I have a quick (hopefully) question about the 7DII HDMI output is it suitable for recording? 
A bit of the back story, I have been asked to take some photos and maybe some video, the question arose as to whether the camera HDMI output feed was recordable quality, it all started as some photo's then they found that I had the 7DII and asked if I could do some video, I have warned that I am not a videographer, but they said no worries it was just an idea they wanted to work with, haha, I think this may be rapidly spiralling out of control! :
If anyone can answer the HDMI question I'd appreciate it, thanks in advance for any help, oh, by the way this all starts tomorrow 10am it is now 10pm. 
Thanks in advance for any help. 

Cheers, Graham.


----------



## Yiannis A - Greece (Jul 28, 2017)

Dear Graham,
i used to own the camera about 2 1/2 years ago (i bought it the 1st day it was available in Athens shops and almost immediately regretted doing so, because i got three "lemons" in a row; the known problem with the AF was existent in the first one and also in both the replacement copies i was given) and still have the pdf version of its manual after getting rid of the particular cameras.
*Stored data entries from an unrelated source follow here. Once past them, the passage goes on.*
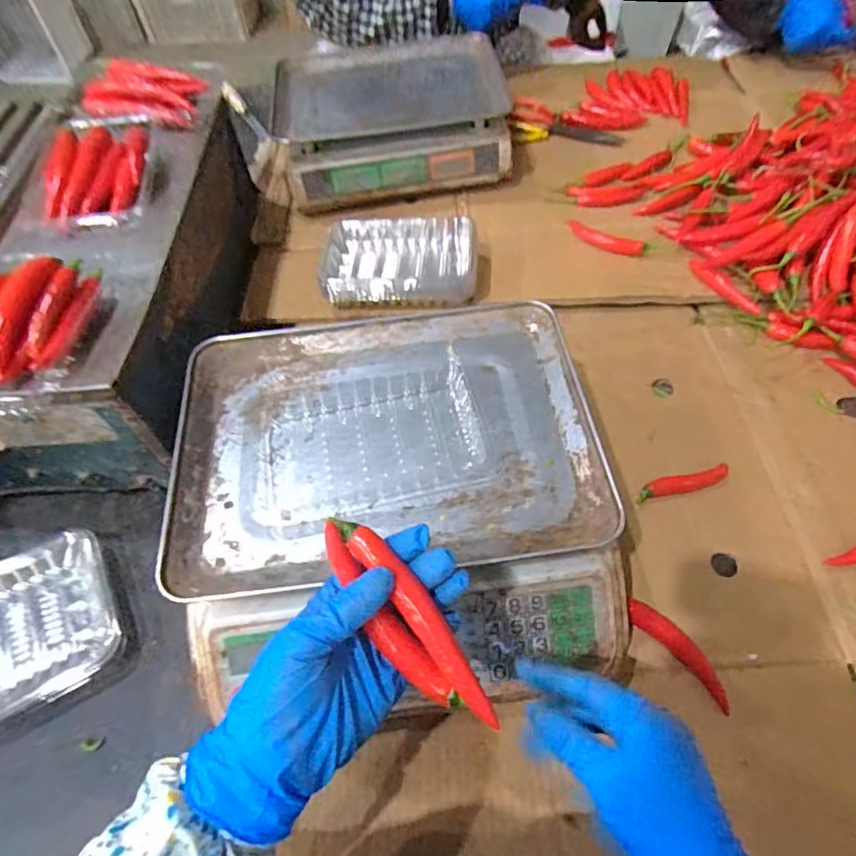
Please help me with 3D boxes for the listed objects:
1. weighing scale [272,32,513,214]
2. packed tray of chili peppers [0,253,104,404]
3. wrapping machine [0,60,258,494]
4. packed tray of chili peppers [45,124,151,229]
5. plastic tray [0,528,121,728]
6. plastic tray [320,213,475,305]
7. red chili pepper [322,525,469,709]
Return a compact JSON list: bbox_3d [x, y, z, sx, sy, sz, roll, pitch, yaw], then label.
[{"bbox_3d":[-0.057,-0.482,0.835,0.321,0.098,0.321,-7,58,-2],"label":"weighing scale"},{"bbox_3d":[-0.332,-0.087,0.439,0.104,0.037,0.131,2,57,3],"label":"packed tray of chili peppers"},{"bbox_3d":[-0.397,-0.179,0.586,0.308,0.182,0.470,-2,58,1],"label":"wrapping machine"},{"bbox_3d":[-0.339,-0.262,0.551,0.092,0.031,0.131,-11,57,-5],"label":"packed tray of chili peppers"},{"bbox_3d":[-0.351,0.174,0.477,0.136,0.032,0.142,-25,60,-13],"label":"plastic tray"},{"bbox_3d":[-0.034,-0.208,0.678,0.189,0.050,0.132,-1,58,2],"label":"plastic tray"},{"bbox_3d":[-0.025,0.109,0.304,0.019,0.017,0.121,-35,89,-18],"label":"red chili pepper"}]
The answer to your question is "YES"; 7D mark II can send 1080p signal to a recorder (like Atomos etc) connected to the HDMI output.
Just have a decent mic connected to it because, as usual, the internal ones suck compared to a good quality external one!

Hope i helped you, have the best of times shooting with your camera.

Best wishes
Yiannis A, Athens, Greece.


----------



## Valvebounce (Aug 1, 2017)

Hi Yiannis. 
My apologies, I wrote a reply to you on the 29th, but I guess I was so tired I didn't send it or closed the page too soon before it finished uploading. 
Thank you for your reply, it will be helpful, and I do have a decent(ish) mic, a Rode Stereo Video mic. So far I have only taken some stills of a fairly boring installation process in a prestigious location and I am not at liberty to share the shots, I have some more opportunities to get shots and I will try to grab a couple from a public location which I can share in case anyone is interested. 
Again my apologies, I appreciate the help people like you provide and I felt terrible that it appeared I had not the manners to thank you. 

Cheers, Graham. 



Yiannis A - Greece said:


> Dear Graham,
> i used to own the camera about 2 1/2 years ago (i bought it the 1st day it was available in Athens shops and almost immediately regretted doing so, because i got three "lemons" in a row; the known problem with the AF was existent in the first one and also in both the replacement copies i was given) and still have the pdf version of its manual after getting rid of the particular cameras. The answer to your question is "YES"; 7D mark II can send 1080p signal to a recorder (like Atomos etc) connected to the HDMI output.
> Just have a decent mic connected to it because, as usual, the internal ones suck compared to a good quality external one!
> 
> ...


----------